- Extracted records
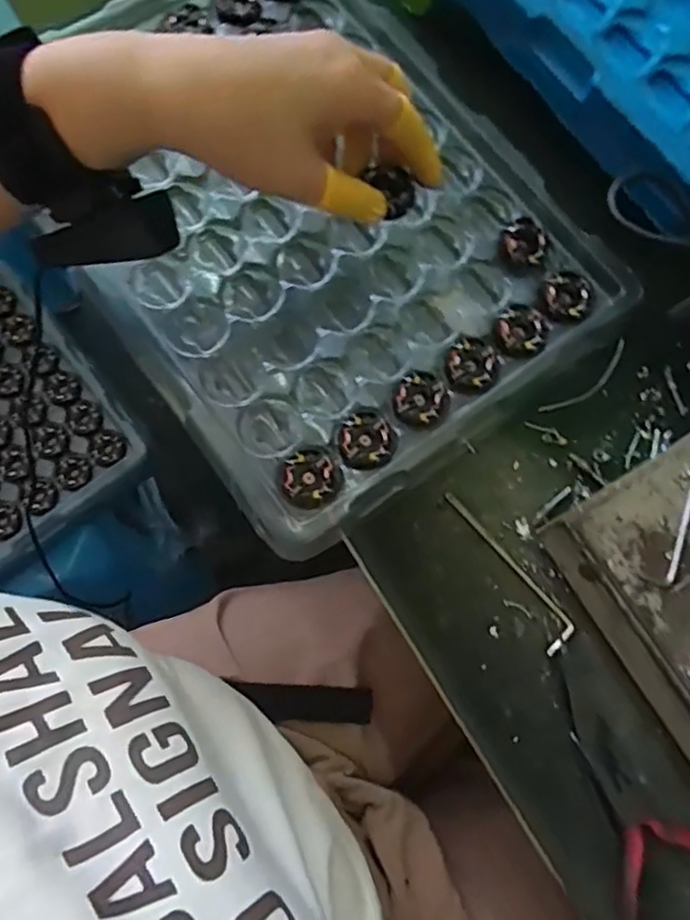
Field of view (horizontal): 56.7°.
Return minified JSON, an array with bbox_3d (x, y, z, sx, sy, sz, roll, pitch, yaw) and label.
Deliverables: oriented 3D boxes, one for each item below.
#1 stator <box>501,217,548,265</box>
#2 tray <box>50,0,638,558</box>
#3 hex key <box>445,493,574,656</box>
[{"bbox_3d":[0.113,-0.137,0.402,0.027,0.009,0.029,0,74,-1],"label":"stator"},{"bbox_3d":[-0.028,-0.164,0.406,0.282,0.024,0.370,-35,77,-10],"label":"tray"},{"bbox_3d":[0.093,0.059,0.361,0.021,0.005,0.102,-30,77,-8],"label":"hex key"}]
---
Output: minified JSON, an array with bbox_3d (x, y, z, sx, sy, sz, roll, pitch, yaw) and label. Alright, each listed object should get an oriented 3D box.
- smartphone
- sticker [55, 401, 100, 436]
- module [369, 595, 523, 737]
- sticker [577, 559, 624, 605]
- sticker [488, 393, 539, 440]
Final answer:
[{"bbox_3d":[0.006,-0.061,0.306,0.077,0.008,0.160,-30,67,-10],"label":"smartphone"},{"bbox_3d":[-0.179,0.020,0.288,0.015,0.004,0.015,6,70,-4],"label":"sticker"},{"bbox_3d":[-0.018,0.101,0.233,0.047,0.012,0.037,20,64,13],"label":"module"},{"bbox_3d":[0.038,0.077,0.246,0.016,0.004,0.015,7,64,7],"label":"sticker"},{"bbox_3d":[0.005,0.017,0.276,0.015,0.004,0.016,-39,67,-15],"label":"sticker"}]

- Try it
Look above for the line that contains "#1 stator <box>501,217,548,265</box>". Starting there, transcribe every line exactly until you have copied the line that contains "#2 tray <box>50,0,638,558</box>".

- Completed exercise
#1 stator <box>501,217,548,265</box>
#2 tray <box>50,0,638,558</box>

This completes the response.